We can now successfully use the two platforms-Grassroots Women Journalists in Nigeria (GWJiN) and NEPHWAN, to reach out to women and mobilize them to share their experiences and stories that encourage them in every way On December 1st, last year, I led her to have a talk show at radio station, where she openly disclosed, her status, urging more people to be open on their general health conditions.



To celebrate the International Women's Day (IWD),  we took World Pulse to Katchuan Irruan, a thickly populated community in Boki, where we have many women living with the HIV. Many of them are still dying in silence and do not yet know that there exist now, a law fighting stigma in all its ramifications. We used the International Women's Day Celebration as an entry point to get them integrated into the information-rich circle of the World Pulse. 



Cecilia makes them feel comfortable with me in their midst, when she tells them how long we have been friends, sharing secrets and everything life can offer. She tells them that we have been friends for over 40 years and we have never quarrelled. None of us have ever leaked our secrets and as such, I was the only person she trusted and revealed her status, apart from her Church Leader. She goes deep into telling them how I have linked her to areas that opened her understanding on how to live positively. She gives me the opportunity to speak with them and by the time I round up my talk about what other women are doing across the globe in the World Pulse Sisterhood arrangements, all of them would feel relaxed, excited and willing to speak out. They impressively begin to indicate intetest to join our Group and get engaged in the "Empowerment Walk" that I initiated, to take, "One Woman, One Girl At A Time.

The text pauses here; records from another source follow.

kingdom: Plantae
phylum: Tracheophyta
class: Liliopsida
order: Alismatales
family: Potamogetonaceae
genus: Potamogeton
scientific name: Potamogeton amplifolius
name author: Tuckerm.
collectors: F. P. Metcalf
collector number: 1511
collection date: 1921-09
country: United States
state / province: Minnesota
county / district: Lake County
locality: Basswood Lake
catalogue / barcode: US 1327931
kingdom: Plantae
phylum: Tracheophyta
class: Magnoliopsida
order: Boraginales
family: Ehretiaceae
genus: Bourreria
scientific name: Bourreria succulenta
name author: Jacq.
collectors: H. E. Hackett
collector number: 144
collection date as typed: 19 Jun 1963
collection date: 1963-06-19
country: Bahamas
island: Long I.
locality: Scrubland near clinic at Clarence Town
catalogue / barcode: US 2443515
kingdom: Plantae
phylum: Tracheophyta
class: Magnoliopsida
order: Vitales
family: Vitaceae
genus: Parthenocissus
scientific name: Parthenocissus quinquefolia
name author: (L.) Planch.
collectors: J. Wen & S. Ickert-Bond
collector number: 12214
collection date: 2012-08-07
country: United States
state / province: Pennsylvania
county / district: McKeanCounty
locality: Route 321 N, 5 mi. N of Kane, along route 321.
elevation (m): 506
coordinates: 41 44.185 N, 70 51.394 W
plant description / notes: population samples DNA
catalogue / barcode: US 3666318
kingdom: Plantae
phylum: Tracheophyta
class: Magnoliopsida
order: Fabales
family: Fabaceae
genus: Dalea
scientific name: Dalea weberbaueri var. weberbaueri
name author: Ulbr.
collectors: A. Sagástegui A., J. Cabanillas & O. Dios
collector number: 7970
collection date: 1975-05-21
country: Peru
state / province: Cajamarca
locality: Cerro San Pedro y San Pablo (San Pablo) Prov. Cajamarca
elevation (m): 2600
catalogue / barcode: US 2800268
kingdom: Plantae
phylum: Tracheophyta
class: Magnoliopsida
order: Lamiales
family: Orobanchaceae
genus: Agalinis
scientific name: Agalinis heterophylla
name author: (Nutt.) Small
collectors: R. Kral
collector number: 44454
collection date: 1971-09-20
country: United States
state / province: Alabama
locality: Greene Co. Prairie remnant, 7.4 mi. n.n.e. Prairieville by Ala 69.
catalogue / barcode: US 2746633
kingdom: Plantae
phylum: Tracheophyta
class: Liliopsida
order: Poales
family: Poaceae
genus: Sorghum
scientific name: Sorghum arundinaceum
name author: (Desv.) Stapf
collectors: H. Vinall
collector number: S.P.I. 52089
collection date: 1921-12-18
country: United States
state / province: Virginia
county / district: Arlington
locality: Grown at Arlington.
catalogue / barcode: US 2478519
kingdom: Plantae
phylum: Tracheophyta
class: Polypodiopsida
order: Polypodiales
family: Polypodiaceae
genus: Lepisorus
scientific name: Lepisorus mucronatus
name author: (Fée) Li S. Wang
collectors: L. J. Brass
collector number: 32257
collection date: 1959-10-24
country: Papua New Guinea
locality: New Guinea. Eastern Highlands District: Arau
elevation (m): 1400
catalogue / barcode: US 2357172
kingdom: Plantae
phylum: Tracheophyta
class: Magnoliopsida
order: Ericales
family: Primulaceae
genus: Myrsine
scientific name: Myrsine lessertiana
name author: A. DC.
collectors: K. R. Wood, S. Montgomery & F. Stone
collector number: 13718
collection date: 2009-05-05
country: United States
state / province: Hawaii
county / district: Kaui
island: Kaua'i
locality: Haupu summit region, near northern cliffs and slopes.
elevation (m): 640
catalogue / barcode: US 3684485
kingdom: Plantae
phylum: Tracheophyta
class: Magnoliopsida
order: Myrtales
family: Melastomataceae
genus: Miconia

It could be recalled that the last year international women's day, my Empowerment Walk began with empowering Madam Martina Ejah, a poor Widow that I empowered with the locust beans that she sells and keeps her profit. So far, three women in the community of Esekwe Irruan, where Martina Ejah resides, have also benefited from our programs and have started their small business of selling the locust beans. The idea behind the locust beans business is to boost the economic status of women and also enrich household nutrition. 



My friend, Cecilia was with me at the Benning of my Employment Walk and she is still with me.



We have increased the number of women willing to speak out for themselves and be heard globally.



We have plans to include the women living positively in the Empowerment Walk, where they would be empowered with "Nutrition Baskets" to be eaten as local delicacies and and sold to start their self-help businesses that would attract investors to the local markets. 



When we all meet as Grassroots Women Journalists in Nigeria (GWJiN) the issue of who is HIV positive and who is not, would not arise, as we would be working as a wonderful family of the World Pulse, where sisters act as one, loving eachther, needing eachother. I remain grace to the World Pulse sisters for giving me/us hope in life and to the men who stood by us all through the programme, as we led them to Balance for Better.